> **Material provided**
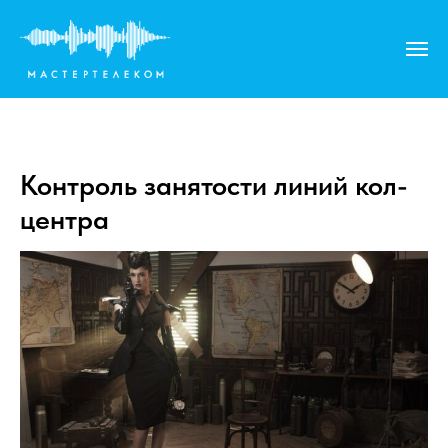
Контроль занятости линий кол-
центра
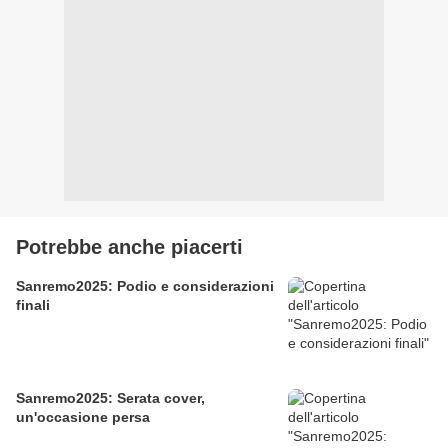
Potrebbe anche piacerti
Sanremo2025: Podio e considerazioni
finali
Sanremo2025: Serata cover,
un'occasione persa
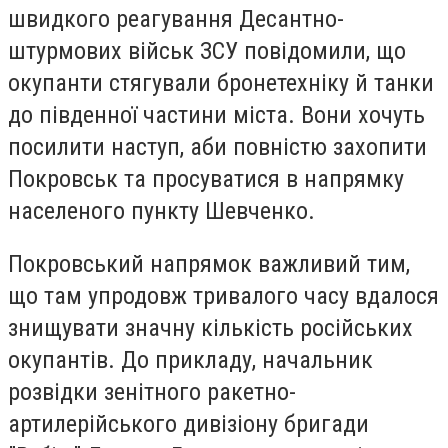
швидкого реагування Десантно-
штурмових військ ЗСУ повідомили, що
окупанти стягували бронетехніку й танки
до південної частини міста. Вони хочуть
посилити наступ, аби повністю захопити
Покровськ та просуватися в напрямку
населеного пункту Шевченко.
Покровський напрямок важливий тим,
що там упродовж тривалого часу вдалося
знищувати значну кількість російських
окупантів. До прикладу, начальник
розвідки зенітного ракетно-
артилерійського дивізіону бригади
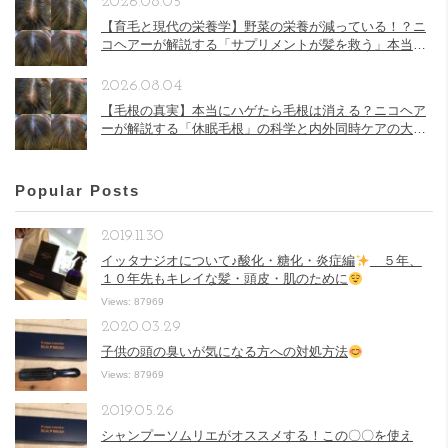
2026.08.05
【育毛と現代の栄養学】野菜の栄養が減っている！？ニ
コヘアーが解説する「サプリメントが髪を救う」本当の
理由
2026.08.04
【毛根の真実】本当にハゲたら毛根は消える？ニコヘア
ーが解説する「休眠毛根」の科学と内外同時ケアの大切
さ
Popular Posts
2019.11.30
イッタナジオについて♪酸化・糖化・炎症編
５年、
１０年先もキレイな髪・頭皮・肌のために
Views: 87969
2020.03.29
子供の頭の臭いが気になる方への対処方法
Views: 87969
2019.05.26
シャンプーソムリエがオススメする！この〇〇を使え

* * *

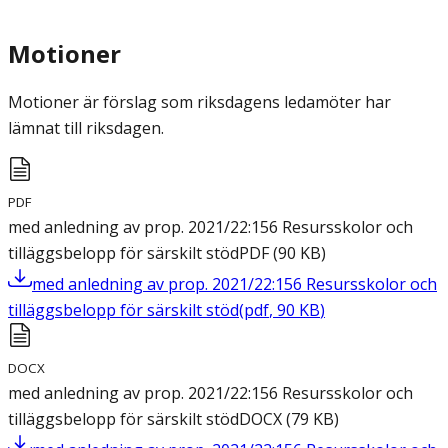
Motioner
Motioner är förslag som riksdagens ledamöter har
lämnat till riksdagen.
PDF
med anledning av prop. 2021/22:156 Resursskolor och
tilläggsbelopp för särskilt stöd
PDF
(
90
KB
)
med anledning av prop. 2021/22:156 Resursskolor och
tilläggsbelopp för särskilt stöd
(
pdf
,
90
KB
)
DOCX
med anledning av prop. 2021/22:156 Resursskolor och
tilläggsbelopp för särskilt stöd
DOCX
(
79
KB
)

> **Prompt**
Print, word for word, the lines above that run from the line containing "un'occasione persa" to the line containing "シャンプーソムリエがオススメする！この〇〇を使え", both included. Keep the pictures out.

> **Exercise response**
un'occasione persa
швидкого реагування Десантно-
штурмових військ ЗСУ повідомили, що
окупанти стягували бронетехніку й танки
до південної частини міста. Вони хочуть
посилити наступ, аби повністю захопити
Покровськ та просуватися в напрямку
населеного пункту Шевченко.
Покровський напрямок важливий тим,
що там упродовж тривалого часу вдалося
знищувати значну кількість російських
окупантів. До прикладу, начальник
розвідки зенітного ракетно-
артилерійського дивізіону бригади
2026.08.05
【育毛と現代の栄養学】野菜の栄養が減っている！？ニ
コヘアーが解説する「サプリメントが髪を救う」本当の
理由
2026.08.04
【毛根の真実】本当にハゲたら毛根は消える？ニコヘア
ーが解説する「休眠毛根」の科学と内外同時ケアの大切
さ
Popular Posts
2019.11.30
イッタナジオについて♪酸化・糖化・炎症編
５年、
１０年先もキレイな髪・頭皮・肌のために
Views: 87969
2020.03.29
子供の頭の臭いが気になる方への対処方法
Views: 87969
2019.05.26
シャンプーソムリエがオススメする！この〇〇を使え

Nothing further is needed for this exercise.